The good news: Despite their best efforts, the folks at CERN failed to produce a black hole that sucked the entire earth into it! That would have been cool. The bad news is for string theory. What might be one of the few empirical tests for that tangle of math and stuff seems to have come out negative. From CERN:
The CMS experiment at CERN’s Large Hadron Collider (LHC) has completed a search for microscopic black holes produced in high-energy proton-proton collisions. No evidence for their production was found and their production has been excluded up to a black hole mass of 3.5-4.5 TeV (1012 electron volts) in a variety of theoretical models.

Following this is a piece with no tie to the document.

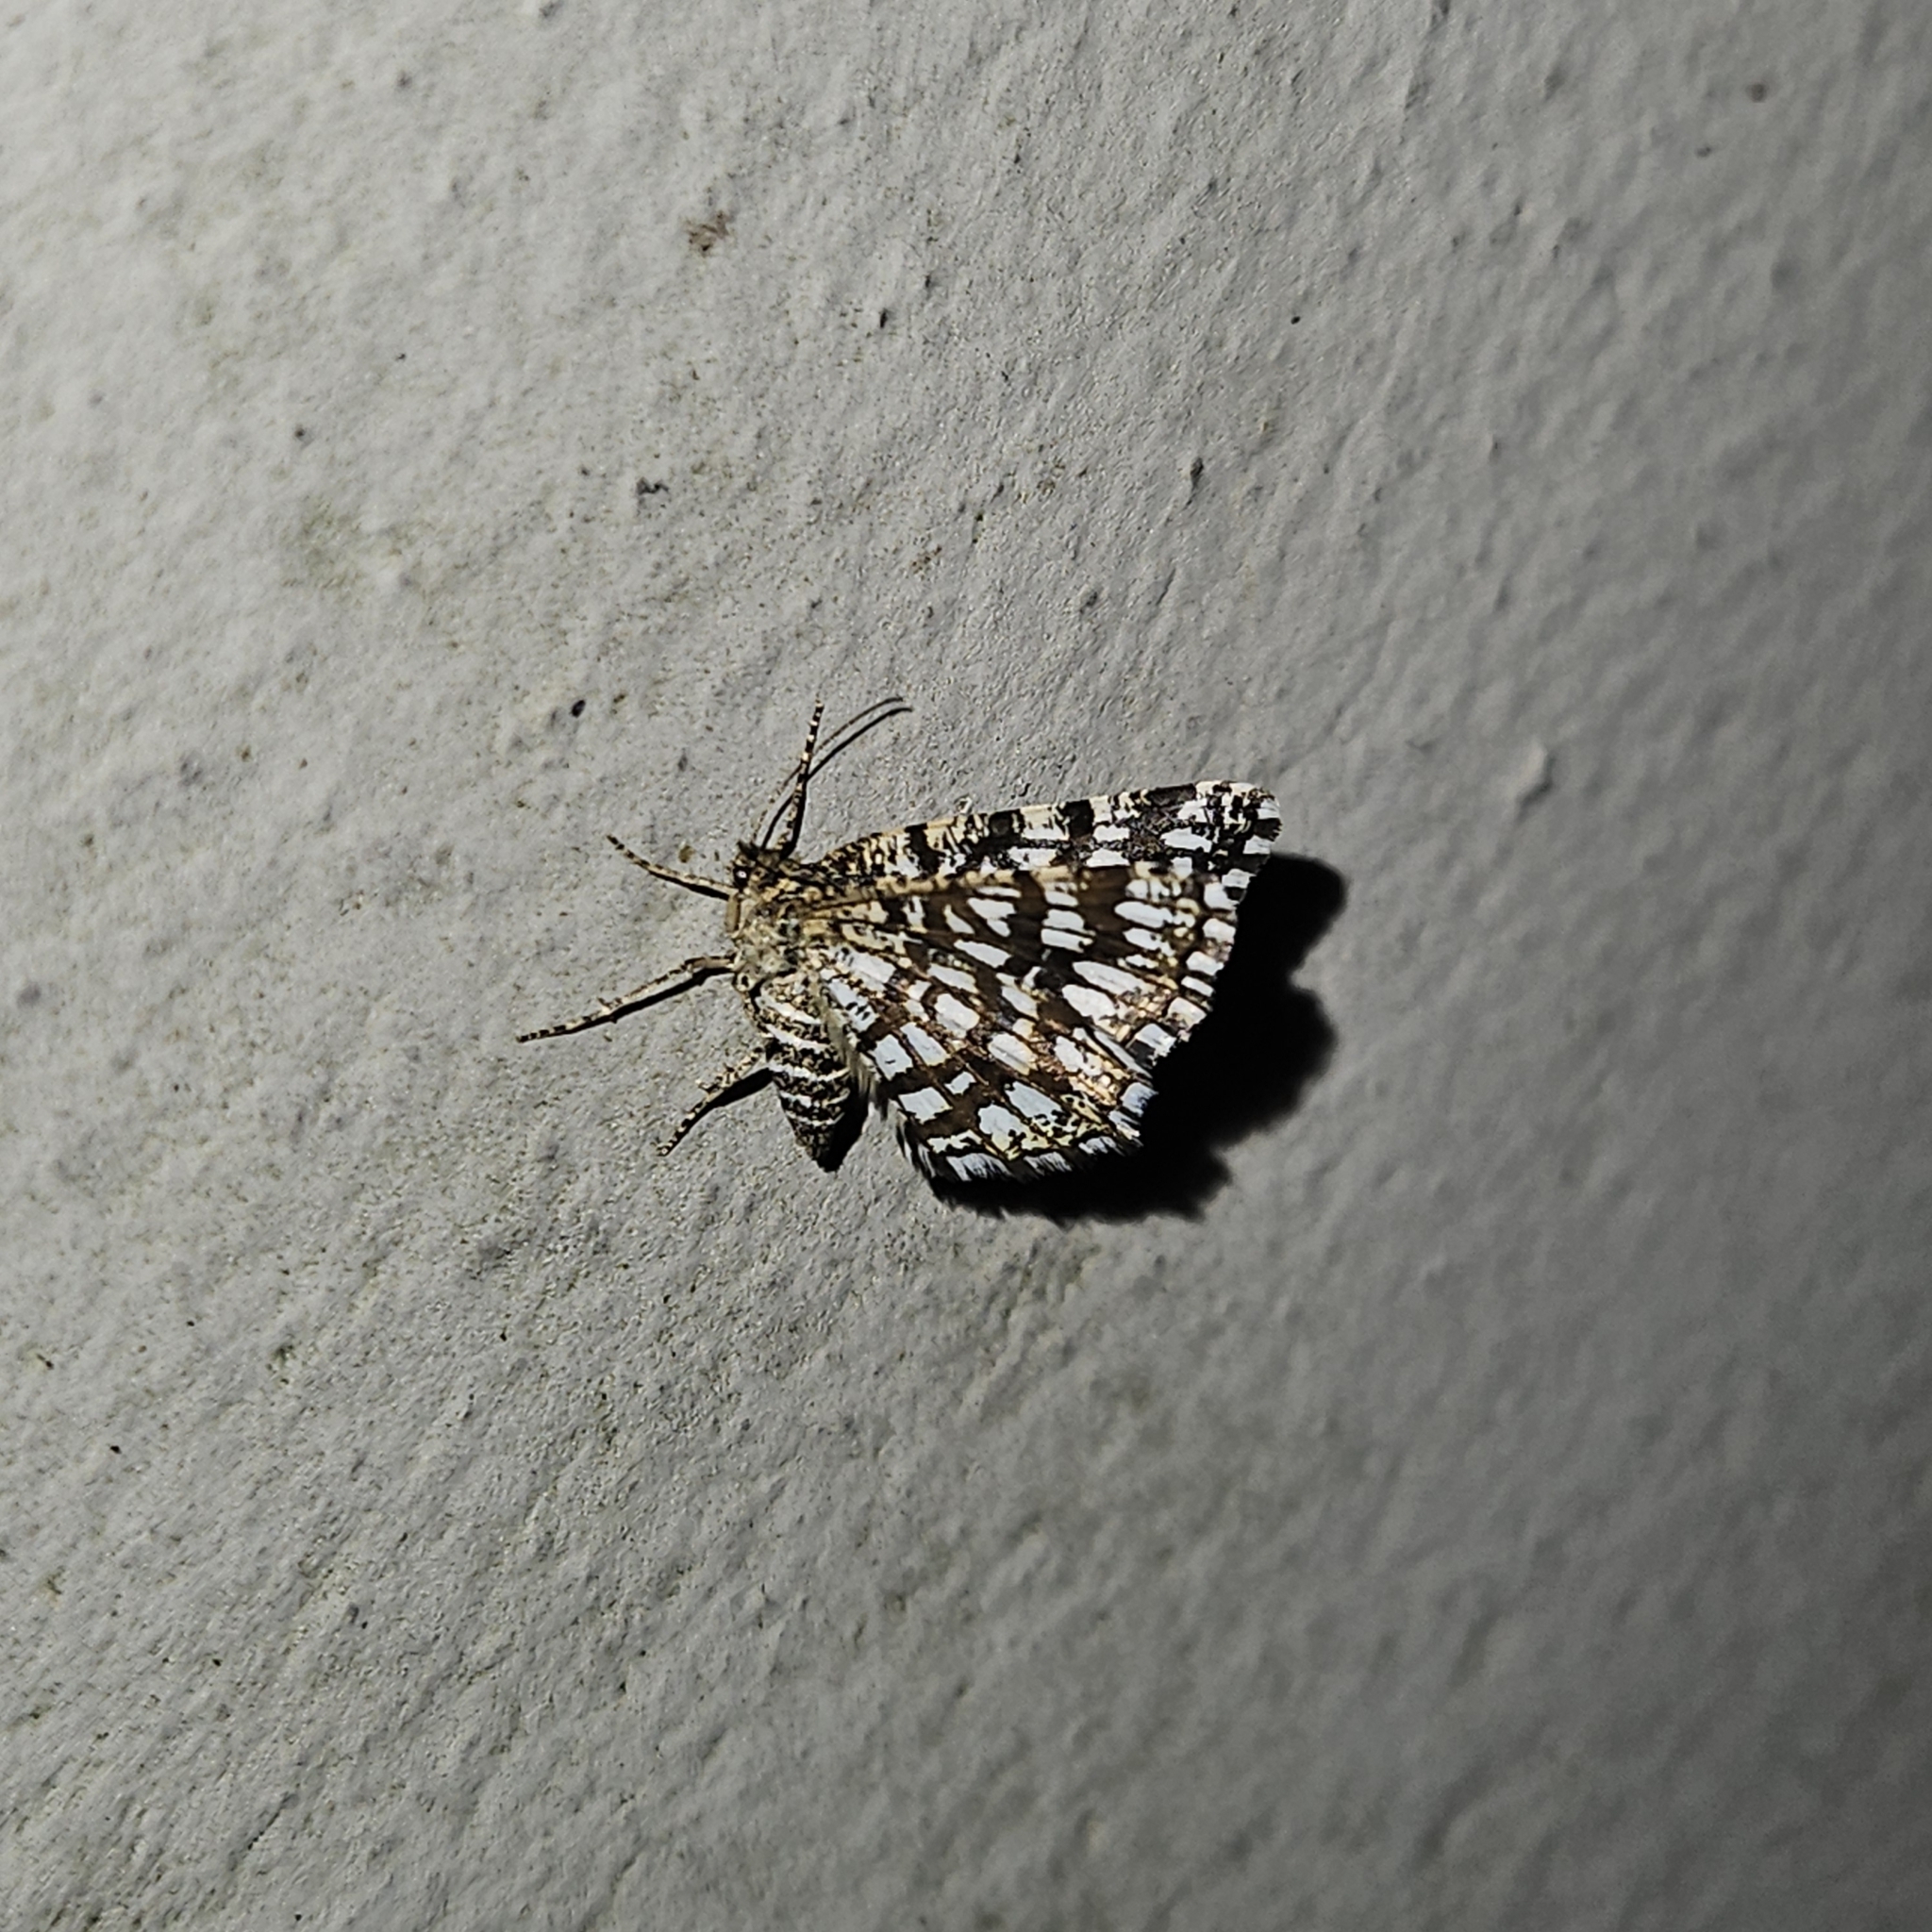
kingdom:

Microscopic black holes are predicted to exist in some theoretical models that attempt to unify General Relativity and Quantum Mechanics by postulating the existence of extra “curled-up” dimensions, in addition to the three familiar spatial dimensions. At the high energies of the Large Hadron Collider, such theories predict that particles may collide “closely enough” to be sensitive to these postulated extra dimensions. In such a case, the colliding particles could interact gravitationally with strengths similar to those of the other three fundamental forces – the Electromagnetic, Weak and Strong interactions. The two colliding particles might then form a microscopic black hole.
If it were so produced, a microscopic black hole would evaporate immediately, producing a distinctive spray of sub-atomic particles of normal matter. These would then be observed in the high-precision CMS detector that surrounds the LHC collision point. CMS has searched for such events amongst all the proton-proton collisions recorded during the 2010 LHC running at 7 TeV centre-of-mass energy (3.5 TeV per proton beam).
No experimental evidence for microscopic black holes has been found. This non-observation rules out the existence of microscopic black holes up to a mass of 3.5-4.5 TeV for a range of theoretical models that postulate extra dimensions.
The CMS results have been submitted for publication in the Physics Letters journal. CMS will take much more data next year when the LHC resumes running in early 2011 after a brief technical stop.